Within four days of treatment, rodents with repeated concussion had their ability to perform a variety of cognition and motor tests restored to almost normal levels. Their body clocks, governing sleep patterns, which can be thrown out of sync by concussion, were also restored to their normal function.
In the next stages of the research program, the USask team plans to conduct longer-term tests on rodents, followed by human trials.
The mice were exposed to low levels of magnetic stimulation, which mimic the way brain waves oscillate.
Mice with concussion that had not been treated were unable to perform the behavioral and neurological tasks, which included running on a wheel without falling off.
Taghibiglou also found that certain proteins, which are important to protect the brain from various neurological conditions, were restored to their normal level by the low-frequency magnetic stimulation. The proteins protect neurons and halt the progression of post-concussion inflammation and neurodegeneration.
Children and adolescents are particularly vulnerable to adverse effects of brain injuries as their brains are still developing into their early 20s.

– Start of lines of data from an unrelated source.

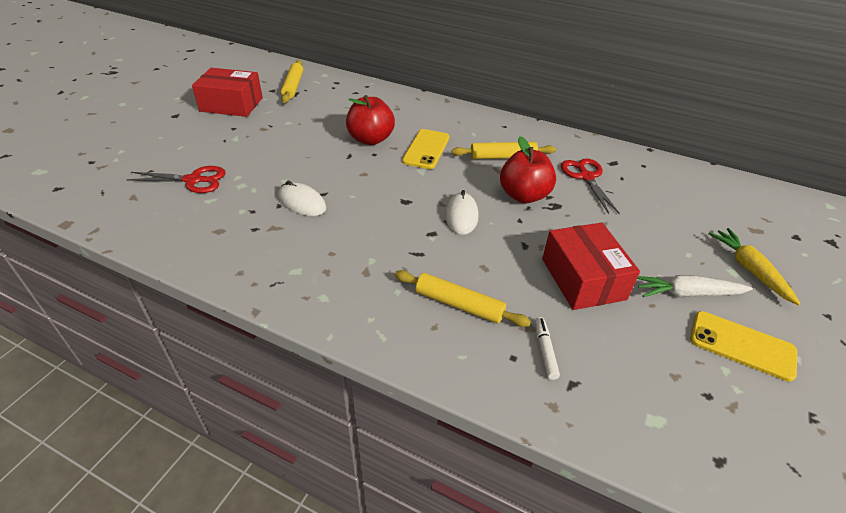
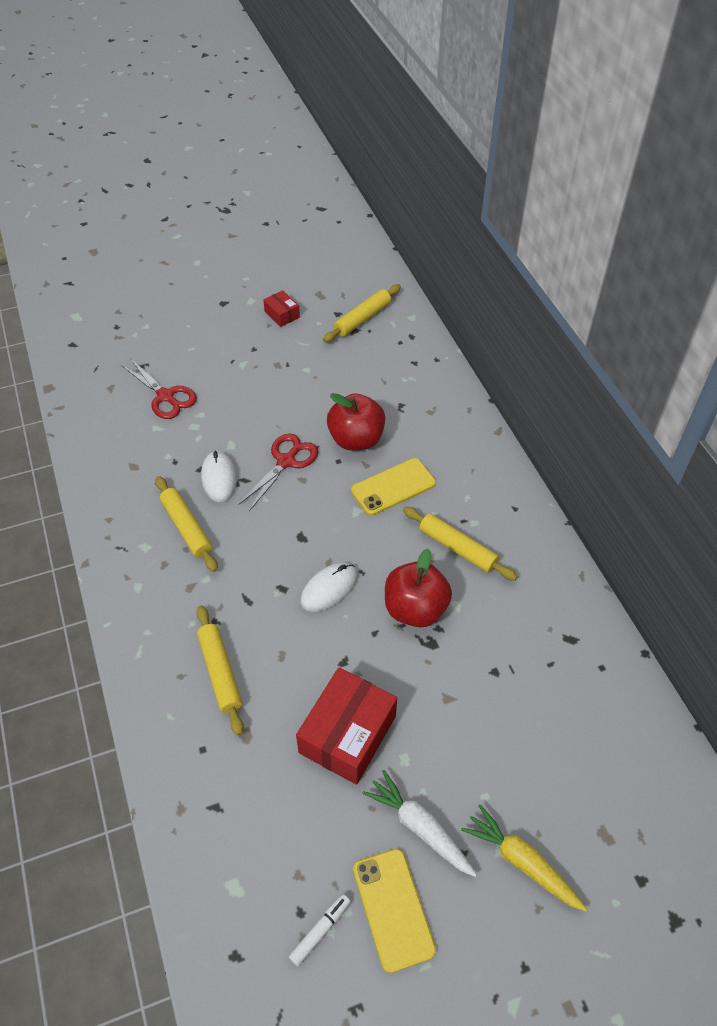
camera: 45 degrees right, 10 degrees up
(231, 104) = (282, 314): red box -> red box, size x0.50
(315, 241) = (187, 528): none -> yellow rolling pin
(545, 351) = (231, 765): white marker -> white marker (320, 931)
(586, 177) = (511, 633): red scissors -> red scissors (286, 461)
(749, 270) = (522, 862): yellow carrot -> yellow carrot turned 75 degrees counterclockwise

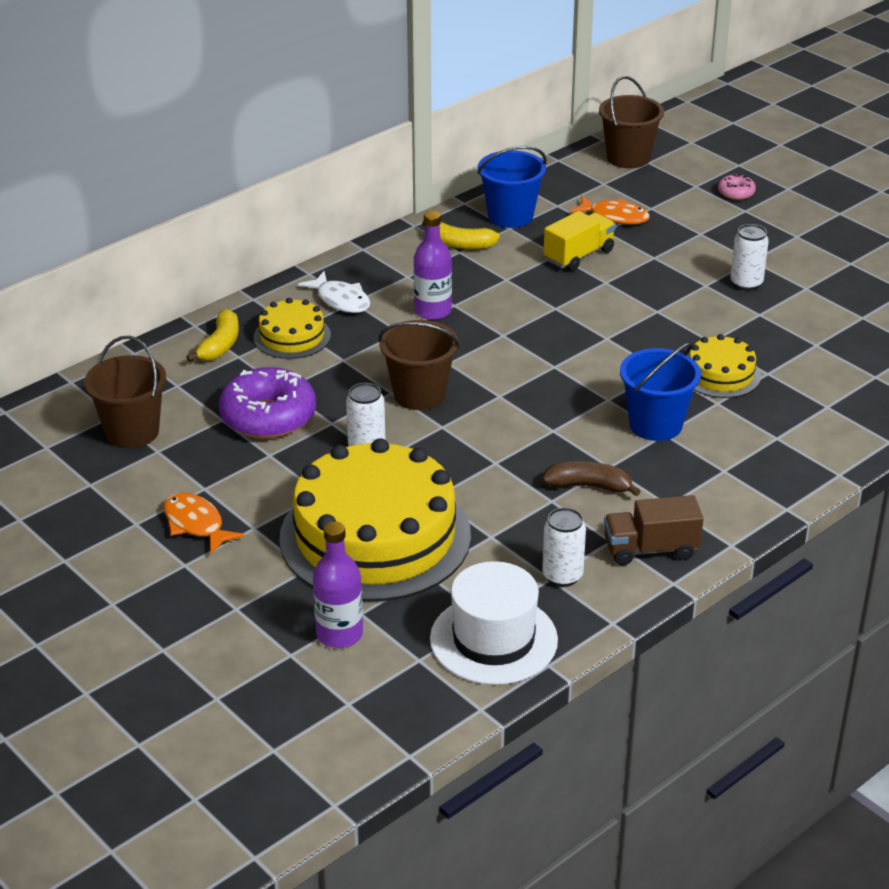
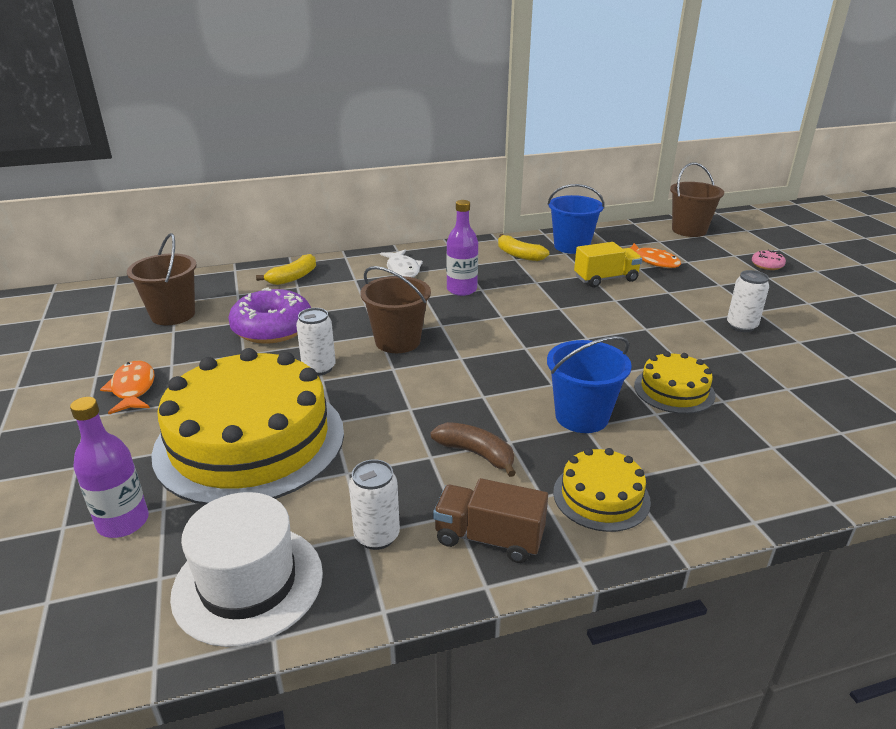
camera: 25 degrees right, 5 degrees down
(292, 336) = (346, 283): yellow cake -> yellow cake (601, 496)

“Traumatic brain injury is a clinical condition that poses significant challenges to patients, families and health professionals,” said Dr. Yanbo Zhang (M.D), professor of psychiatry in USask’s College of Medicine, and co-author of the paper.
“Patients can suffer long-lasting cognitive impairments, emotional and behavioural changes. Currently, we do not have effective treatment to improve cognitive impairment. Low-frequency magnetic stimulation provides a novel option for concussion treatment. It is portable, non-invasive and affordable.”

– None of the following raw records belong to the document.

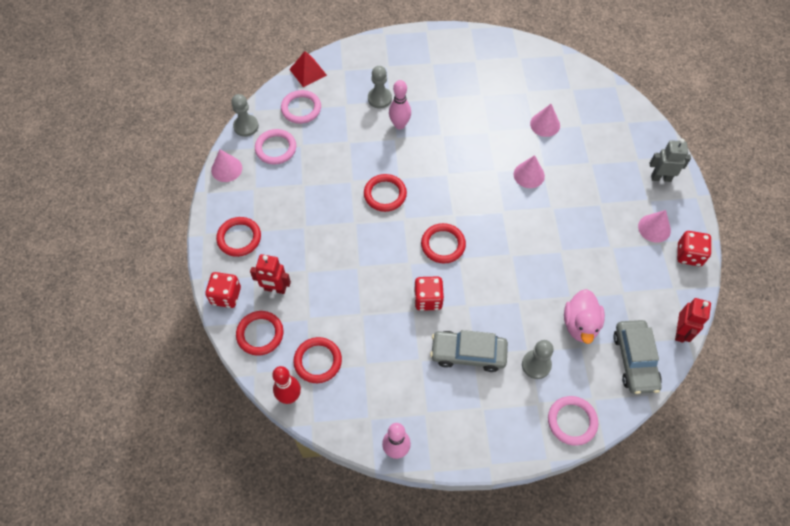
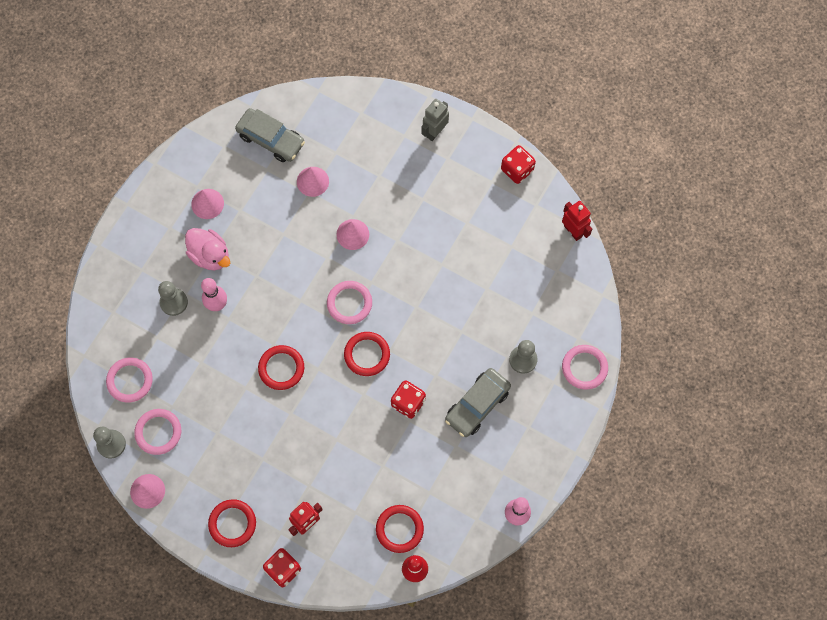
camera: 55 degrees left, 10 degrees up
(260, 334) = (341, 562): red ring -> none
(308, 72) = (90, 346): red pyramid -> none
(473, 207) = (349, 303): none -> pink ring
(580, 324) = (514, 300): pink duck -> pink duck (210, 255)
(634, 360) = (571, 283): grey car -> grey car (271, 139)
(654, 228) = (475, 176): pink cone -> pink cone (207, 203)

Funding: The brain injury research was funded by Canada’s Department of National Defence, the Saskatchewan Health Research Foundation, and the College of Medicine ComRAD fund.
Source:
University of Saskatchewan
Media Contacts:
Jennifer Thoma – University of Saskatchewan
Image Source:
The image is in the public domain.
Original Research: Closed access
“Low Field Magnetic Stimulation Restores Cognitive and Motor Functions in the Mouse Model of Repeated Traumatic Brain Injury: Role of Cellular Prion Protein”. Dr. Sathiya SekarDr. Yanbo ZhangMs. Hajar Miranzadeh MahabadiMr. Amirhassan ParviziDr. Changiz Taghibiglou.

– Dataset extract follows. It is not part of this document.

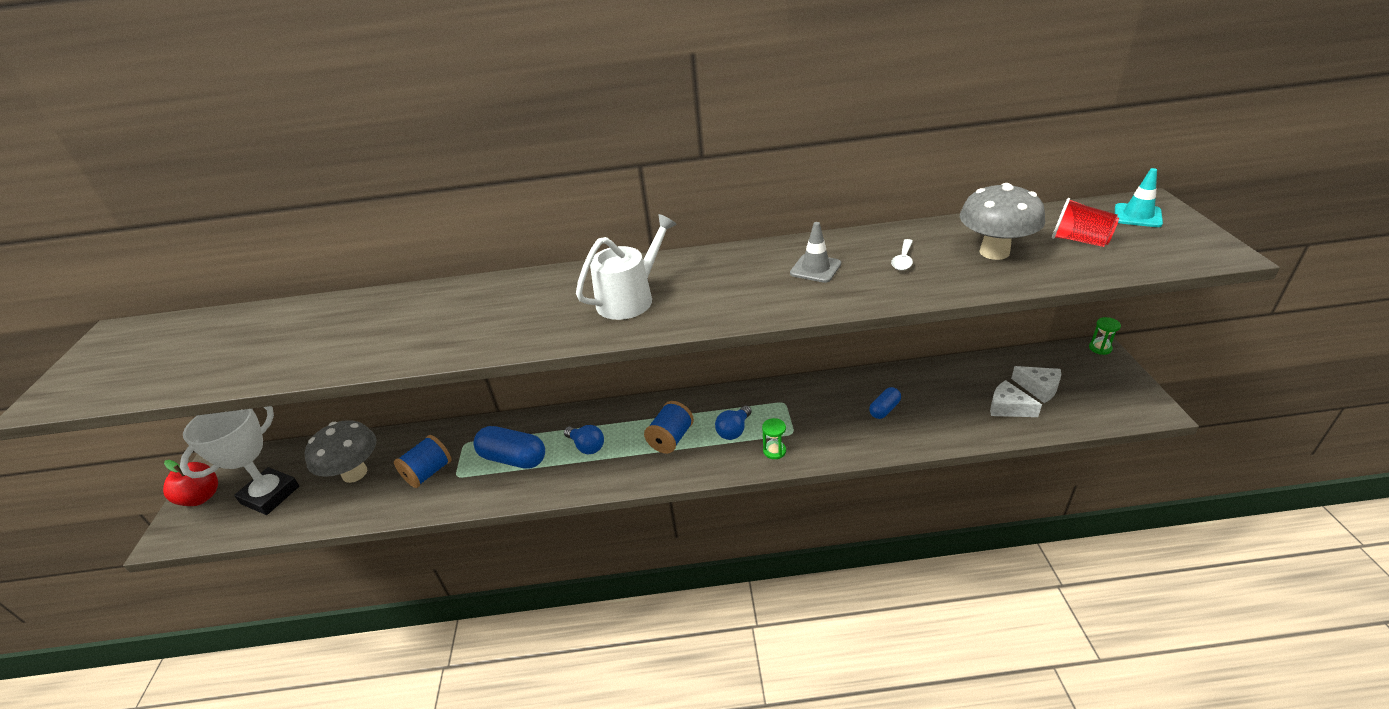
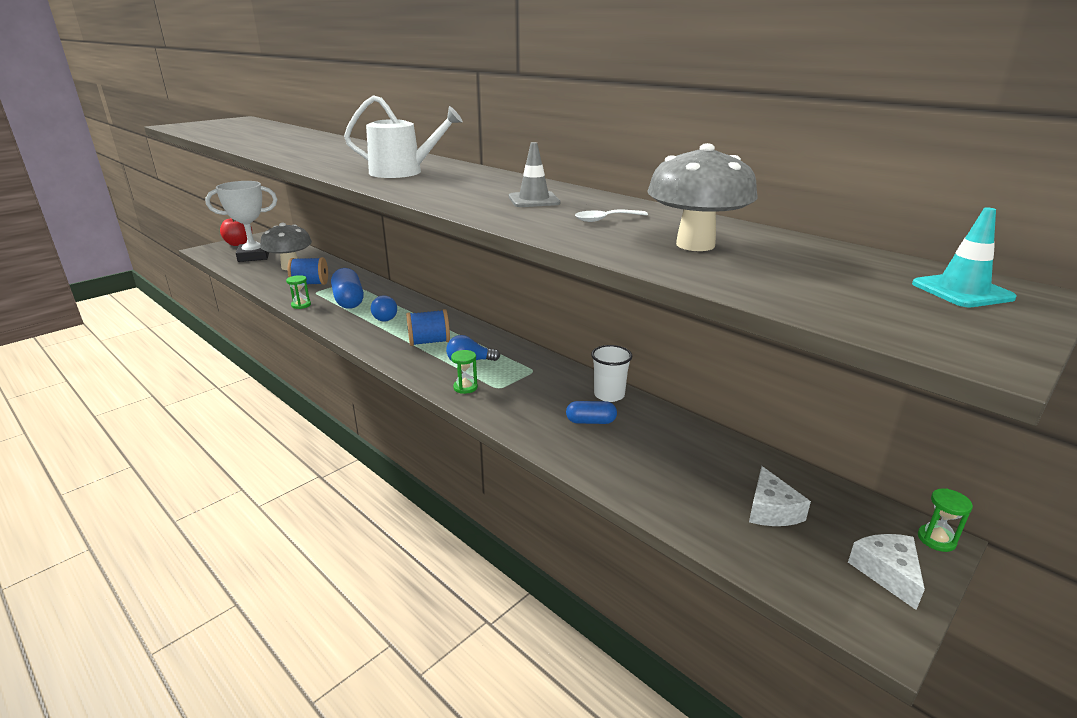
camera: 45 degrees right, 10 degrees down
(477, 498) = (301, 305): none -> green hourglass
(857, 383) = (609, 395): none -> white cup
(1008, 407) = (701, 497): white cheese -> white cheese (887, 573)
(1079, 240) = (812, 273): red cup -> none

Journal of Neurotrauma. doi:10.1089/neu.2018.5918
Abstract
Low Field Magnetic Stimulation Restores Cognitive and Motor Functions in the Mouse Model of Repeated Traumatic Brain Injury: Role of Cellular Prion Protein
Traumatic brain injury/concussion (TBI) is a growing epidemic throughout the world. Memory and neurobehavioral dysfunctions are among the sequelae of TBI. Dislodgement of cellular prion protein (PrPc) and disruption of circadian rhythm have been linked to TBI. Low-field magnetic stimulation (LFMS) is a new non-invasive repetitive transcranial magnetic stimulation (rTMS) technique that generates diffused and low-intensity magnetic stimulation to deep cortical and subcortical areas. The role of LFMS on PrPc, proteins related to the circadian rhythm, and behavior alterations in a repeated TBI mouse model were studied in the present study. TBI was induced to the mice (right hemisphere) using weight-drop method, once daily for 3 days. LFMS treatment was given for 20 min, once daily for 4 days (immediately after each TBI induction). The results showed that LFMS-treated TBI mice significantly improved cognitive and motor function as evidenced by open field exploration, rota rod, and novel location recognition tasks. In addition, a significant increase in PrPc and decreased glial fibrillary acidic protein (GFAP) levels were observed in cortical and hippocampal regions of LFMS treated TBI mice brain compared to sham-treated TBI mice, whilst NeuN level was significantly increased in cortical region. In LFMS treated mice, a decrease in proteins related to circadian rhythm were observed, compared to sham-treated TBI mice. The results obtained from the study demonstrated the neuroprotective effect of LFMS, which may be through regulating PrPc and/or proteins related to circadian rhythm. Thus, the present study suggests that LFMS may improve the subject’s neurological condition following TBI.